Dataset records:
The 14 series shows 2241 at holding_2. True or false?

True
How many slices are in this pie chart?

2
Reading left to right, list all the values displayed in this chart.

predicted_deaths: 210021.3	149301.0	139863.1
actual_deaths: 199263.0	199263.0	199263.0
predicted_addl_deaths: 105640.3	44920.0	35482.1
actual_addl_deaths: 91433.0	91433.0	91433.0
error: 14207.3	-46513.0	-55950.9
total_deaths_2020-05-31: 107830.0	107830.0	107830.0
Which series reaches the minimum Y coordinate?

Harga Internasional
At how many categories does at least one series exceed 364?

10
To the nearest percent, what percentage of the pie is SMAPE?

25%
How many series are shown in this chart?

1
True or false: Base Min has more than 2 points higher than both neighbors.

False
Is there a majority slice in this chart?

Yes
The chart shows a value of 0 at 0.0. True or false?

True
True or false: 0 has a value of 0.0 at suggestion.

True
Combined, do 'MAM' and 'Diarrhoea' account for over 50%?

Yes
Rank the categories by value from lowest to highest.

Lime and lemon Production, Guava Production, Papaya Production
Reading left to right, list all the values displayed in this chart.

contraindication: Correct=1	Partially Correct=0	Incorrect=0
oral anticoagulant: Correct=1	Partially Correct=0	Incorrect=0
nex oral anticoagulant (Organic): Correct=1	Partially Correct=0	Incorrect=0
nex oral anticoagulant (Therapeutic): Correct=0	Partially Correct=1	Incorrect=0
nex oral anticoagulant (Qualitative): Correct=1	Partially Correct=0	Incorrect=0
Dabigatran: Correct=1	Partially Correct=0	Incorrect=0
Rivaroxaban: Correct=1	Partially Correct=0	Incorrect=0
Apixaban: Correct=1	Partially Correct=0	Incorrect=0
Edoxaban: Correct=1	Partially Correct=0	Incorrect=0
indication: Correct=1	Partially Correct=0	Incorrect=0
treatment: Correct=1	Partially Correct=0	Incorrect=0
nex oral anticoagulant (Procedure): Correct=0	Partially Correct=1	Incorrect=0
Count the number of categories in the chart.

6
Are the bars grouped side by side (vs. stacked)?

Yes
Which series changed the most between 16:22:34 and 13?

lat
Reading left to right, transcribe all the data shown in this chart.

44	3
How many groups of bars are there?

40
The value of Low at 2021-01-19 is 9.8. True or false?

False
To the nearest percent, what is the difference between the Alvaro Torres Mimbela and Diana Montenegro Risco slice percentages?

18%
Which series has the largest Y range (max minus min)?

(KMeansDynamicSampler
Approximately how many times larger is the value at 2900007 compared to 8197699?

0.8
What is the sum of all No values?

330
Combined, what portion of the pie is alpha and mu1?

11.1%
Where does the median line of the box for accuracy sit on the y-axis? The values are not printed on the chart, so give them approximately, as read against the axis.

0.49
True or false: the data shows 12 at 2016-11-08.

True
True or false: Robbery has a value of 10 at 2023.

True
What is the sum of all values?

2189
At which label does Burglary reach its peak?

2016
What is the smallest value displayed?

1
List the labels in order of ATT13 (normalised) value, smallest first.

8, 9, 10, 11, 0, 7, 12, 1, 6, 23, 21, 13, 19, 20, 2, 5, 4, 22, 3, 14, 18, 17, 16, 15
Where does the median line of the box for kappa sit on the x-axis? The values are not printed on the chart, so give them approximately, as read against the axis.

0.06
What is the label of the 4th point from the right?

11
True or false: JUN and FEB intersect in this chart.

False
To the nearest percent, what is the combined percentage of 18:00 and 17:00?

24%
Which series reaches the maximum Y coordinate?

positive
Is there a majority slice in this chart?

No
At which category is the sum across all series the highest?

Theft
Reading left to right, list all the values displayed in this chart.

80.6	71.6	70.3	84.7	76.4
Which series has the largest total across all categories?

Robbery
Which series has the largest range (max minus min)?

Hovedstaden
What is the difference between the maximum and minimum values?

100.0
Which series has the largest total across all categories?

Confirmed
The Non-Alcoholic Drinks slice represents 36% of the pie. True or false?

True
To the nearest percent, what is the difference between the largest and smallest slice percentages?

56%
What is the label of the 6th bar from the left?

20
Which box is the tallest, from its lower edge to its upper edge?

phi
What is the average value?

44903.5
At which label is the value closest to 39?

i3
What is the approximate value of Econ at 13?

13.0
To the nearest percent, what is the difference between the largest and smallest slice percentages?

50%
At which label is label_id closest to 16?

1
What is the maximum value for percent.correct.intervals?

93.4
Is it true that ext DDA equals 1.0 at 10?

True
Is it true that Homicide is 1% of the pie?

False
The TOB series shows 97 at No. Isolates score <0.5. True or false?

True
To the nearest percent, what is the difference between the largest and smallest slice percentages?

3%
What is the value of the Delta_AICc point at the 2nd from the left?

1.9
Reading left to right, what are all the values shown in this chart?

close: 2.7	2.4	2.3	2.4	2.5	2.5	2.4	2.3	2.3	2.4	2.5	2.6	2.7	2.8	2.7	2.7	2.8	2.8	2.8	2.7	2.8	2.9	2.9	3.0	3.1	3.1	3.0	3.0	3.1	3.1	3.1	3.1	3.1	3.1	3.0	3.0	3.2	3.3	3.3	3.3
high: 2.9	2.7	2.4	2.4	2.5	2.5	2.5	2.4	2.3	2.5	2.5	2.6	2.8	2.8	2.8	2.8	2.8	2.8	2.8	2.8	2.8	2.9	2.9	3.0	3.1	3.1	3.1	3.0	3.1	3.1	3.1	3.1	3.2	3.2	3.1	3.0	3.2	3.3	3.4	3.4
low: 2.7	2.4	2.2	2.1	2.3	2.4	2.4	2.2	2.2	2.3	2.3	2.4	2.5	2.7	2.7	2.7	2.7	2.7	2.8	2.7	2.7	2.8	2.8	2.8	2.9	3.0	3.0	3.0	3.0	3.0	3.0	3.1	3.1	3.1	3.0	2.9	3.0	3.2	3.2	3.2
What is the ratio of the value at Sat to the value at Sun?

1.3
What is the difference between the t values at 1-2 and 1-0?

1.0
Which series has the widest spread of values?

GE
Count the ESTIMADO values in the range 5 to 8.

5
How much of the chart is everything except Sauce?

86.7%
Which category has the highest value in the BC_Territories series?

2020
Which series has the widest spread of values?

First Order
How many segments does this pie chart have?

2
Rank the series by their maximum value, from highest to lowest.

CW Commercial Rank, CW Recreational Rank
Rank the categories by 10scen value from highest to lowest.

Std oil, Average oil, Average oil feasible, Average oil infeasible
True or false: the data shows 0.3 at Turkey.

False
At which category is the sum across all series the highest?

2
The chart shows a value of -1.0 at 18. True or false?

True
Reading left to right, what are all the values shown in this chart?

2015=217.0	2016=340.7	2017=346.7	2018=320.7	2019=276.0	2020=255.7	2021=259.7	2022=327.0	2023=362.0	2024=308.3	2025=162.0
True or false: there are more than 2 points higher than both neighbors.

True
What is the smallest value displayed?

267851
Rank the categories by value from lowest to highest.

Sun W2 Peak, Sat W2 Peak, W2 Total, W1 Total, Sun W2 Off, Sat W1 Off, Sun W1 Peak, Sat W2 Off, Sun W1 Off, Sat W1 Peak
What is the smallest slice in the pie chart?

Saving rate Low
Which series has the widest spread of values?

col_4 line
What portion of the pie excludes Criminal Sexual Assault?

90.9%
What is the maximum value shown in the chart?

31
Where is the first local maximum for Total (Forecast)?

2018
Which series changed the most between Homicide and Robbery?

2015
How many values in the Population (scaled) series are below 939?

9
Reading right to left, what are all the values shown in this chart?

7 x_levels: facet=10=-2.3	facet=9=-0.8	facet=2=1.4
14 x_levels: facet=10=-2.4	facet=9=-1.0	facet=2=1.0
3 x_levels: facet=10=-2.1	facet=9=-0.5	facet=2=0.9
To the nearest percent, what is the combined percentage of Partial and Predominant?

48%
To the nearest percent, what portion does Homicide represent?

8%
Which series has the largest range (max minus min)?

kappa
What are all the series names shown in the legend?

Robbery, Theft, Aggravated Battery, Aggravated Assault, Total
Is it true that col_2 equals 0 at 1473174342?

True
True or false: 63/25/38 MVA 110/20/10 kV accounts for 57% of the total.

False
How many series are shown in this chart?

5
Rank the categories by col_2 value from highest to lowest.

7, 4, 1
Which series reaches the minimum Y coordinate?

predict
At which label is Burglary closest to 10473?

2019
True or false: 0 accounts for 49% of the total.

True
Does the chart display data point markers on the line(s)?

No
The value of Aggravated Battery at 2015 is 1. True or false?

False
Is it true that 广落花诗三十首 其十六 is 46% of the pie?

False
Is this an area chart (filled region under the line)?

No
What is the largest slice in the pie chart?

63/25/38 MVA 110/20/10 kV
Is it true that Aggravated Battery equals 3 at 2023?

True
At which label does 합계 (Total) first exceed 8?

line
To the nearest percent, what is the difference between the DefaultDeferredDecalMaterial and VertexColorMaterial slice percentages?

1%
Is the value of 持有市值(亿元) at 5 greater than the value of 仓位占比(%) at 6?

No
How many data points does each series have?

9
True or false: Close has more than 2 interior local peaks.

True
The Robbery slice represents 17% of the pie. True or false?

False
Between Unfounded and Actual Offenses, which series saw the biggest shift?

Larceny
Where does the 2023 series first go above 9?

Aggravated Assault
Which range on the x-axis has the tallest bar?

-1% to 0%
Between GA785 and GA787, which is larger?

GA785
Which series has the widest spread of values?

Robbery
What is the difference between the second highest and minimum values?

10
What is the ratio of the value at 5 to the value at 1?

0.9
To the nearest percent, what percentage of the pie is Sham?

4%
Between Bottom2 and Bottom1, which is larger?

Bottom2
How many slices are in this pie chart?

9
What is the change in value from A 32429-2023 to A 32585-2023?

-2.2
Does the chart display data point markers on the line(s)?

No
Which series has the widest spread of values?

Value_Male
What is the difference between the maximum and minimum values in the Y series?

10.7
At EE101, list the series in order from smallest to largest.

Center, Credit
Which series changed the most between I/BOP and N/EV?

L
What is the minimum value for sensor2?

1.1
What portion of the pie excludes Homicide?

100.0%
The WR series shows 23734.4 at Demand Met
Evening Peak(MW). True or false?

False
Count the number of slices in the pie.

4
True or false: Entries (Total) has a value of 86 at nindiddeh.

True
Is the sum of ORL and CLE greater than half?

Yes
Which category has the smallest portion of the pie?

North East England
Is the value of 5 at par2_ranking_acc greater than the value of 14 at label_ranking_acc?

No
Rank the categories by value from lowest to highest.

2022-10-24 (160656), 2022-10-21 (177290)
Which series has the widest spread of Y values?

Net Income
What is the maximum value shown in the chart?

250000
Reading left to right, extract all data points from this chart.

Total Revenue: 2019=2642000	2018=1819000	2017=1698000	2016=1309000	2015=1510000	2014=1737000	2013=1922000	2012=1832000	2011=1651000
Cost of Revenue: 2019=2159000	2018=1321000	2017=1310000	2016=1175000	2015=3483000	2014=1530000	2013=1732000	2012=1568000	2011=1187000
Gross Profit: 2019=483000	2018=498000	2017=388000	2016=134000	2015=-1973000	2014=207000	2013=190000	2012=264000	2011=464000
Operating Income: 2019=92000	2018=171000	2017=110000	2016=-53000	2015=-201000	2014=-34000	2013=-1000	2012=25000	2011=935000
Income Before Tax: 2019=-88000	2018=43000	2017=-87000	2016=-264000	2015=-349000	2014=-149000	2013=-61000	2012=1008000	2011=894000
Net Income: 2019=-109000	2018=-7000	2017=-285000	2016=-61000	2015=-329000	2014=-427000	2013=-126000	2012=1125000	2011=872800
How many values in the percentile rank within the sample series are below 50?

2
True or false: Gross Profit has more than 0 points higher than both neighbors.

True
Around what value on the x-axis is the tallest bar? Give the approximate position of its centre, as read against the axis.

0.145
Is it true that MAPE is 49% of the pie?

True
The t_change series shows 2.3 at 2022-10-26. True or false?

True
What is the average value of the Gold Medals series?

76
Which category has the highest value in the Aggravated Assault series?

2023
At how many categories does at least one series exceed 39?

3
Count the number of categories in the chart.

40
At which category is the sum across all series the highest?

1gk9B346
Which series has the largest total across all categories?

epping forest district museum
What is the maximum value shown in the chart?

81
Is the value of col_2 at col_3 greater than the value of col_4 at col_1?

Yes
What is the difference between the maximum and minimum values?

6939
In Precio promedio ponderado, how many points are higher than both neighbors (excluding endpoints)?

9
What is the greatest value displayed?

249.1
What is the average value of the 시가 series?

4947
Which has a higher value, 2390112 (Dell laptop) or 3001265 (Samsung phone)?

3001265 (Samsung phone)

• Problem to solve
Quote the entries above word for word, between the lines holding "Std oil, Average" and "Is it true that col_2 equals 0 at 1473174342?", inclusive.

• Answer section
Std oil, Average oil, Average oil feasible, Average oil infeasible
True or false: the data shows 0.3 at Turkey.

False
At which category is the sum across all series the highest?

2
The chart shows a value of -1.0 at 18. True or false?

True
Reading left to right, what are all the values shown in this chart?

2015=217.0	2016=340.7	2017=346.7	2018=320.7	2019=276.0	2020=255.7	2021=259.7	2022=327.0	2023=362.0	2024=308.3	2025=162.0
True or false: there are more than 2 points higher than both neighbors.

True
What is the smallest value displayed?

267851
Rank the categories by value from lowest to highest.

Sun W2 Peak, Sat W2 Peak, W2 Total, W1 Total, Sun W2 Off, Sat W1 Off, Sun W1 Peak, Sat W2 Off, Sun W1 Off, Sat W1 Peak
What is the smallest slice in the pie chart?

Saving rate Low
Which series has the widest spread of values?

col_4 line
What portion of the pie excludes Criminal Sexual Assault?

90.9%
What is the maximum value shown in the chart?

31
Where is the first local maximum for Total (Forecast)?

2018
Which series changed the most between Homicide and Robbery?

2015
How many values in the Population (scaled) series are below 939?

9
Reading right to left, what are all the values shown in this chart?

7 x_levels: facet=10=-2.3	facet=9=-0.8	facet=2=1.4
14 x_levels: facet=10=-2.4	facet=9=-1.0	facet=2=1.0
3 x_levels: facet=10=-2.1	facet=9=-0.5	facet=2=0.9
To the nearest percent, what is the combined percentage of Partial and Predominant?

48%
To the nearest percent, what portion does Homicide represent?

8%
Which series has the largest range (max minus min)?

kappa
What are all the series names shown in the legend?

Robbery, Theft, Aggravated Battery, Aggravated Assault, Total
Is it true that col_2 equals 0 at 1473174342?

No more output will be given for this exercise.